• **Exercise passage**:

⟨

Beauty, Order and Disorder

June 17 – July 15, 2023
Victor Knipping en dialogue avec Keith Haring, Andy Warhol et Julien Colombier 
Galerie Ars Longa

Following a course in art history, Victor Knipping continues as a painter a work of constant observation, listening to the world and its wags, its outbreaks and transformations, its revolutions and reformations, its beings and their detours ; what the brush allows to capture better than no other technique : these intimate fragments of perception in their strangeness, stolen from normality, revealed to themselves.

A thought haunted by the right to freedom, caught up in beauty, is thus set in motion by what the artist witnesses, like many dramas that he will try to make beautiful, because it is still, according to him, the the easiest thing to appreciate.

It is at the heart of the expression of his struggles that Victor’s work takes on its full meaning. As a fervent campaigner for LGBTQIA+ rights, he dedicates his work to them, to denounce the violence of their non-recognition, always shrouded in a veil of glittery mutism. The beauty in disorder.

⟩

• **What this exercise asks**:
(1) From the exhibition description, extract the passage from "Beauty, Order and" to "thing to appreciate." word for word.
(2) In the exhibition description, which cause does Victor Knipping campaign for?

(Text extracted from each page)
⟨

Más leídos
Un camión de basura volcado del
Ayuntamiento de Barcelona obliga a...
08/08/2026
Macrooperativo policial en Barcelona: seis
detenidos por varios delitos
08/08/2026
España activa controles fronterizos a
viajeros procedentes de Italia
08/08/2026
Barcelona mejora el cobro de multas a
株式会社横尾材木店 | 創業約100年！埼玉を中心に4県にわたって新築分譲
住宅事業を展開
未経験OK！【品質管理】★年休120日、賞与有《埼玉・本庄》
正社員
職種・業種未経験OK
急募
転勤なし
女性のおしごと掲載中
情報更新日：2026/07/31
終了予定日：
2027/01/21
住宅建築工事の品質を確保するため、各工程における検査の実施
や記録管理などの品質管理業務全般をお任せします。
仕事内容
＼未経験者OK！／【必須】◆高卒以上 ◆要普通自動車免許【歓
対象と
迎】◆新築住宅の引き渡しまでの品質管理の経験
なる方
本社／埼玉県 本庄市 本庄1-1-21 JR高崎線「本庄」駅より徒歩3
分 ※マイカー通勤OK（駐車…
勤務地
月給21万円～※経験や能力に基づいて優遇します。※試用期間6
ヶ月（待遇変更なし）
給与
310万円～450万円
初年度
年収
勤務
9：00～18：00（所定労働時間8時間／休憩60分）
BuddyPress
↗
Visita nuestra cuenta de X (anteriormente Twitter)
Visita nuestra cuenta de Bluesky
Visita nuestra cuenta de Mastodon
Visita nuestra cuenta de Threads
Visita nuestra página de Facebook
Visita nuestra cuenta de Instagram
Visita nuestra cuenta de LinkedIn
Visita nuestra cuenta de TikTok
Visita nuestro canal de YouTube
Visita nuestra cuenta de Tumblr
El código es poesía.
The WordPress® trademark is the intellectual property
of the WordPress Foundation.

⟩

• **Solutions to each task**:
(1)
Beauty, Order and Disorder

June 17 – July 15, 2023
Victor Knipping en dialogue avec Keith Haring, Andy Warhol et Julien Colombier 
Galerie Ars Longa

Following a course in art history, Victor Knipping continues as a painter a work of constant observation, listening to the world and its wags, its outbreaks and transformations, its revolutions and reformations, its beings and their detours ; what the brush allows to capture better than no other technique : these intimate fragments of perception in their strangeness, stolen from normality, revealed to themselves.

A thought haunted by the right to freedom, caught up in beauty, is thus set in motion by what the artist witnesses, like many dramas that he will try to make beautiful, because it is still, according to him, the the easiest thing to appreciate.

(2) LGBTQIA+ rights.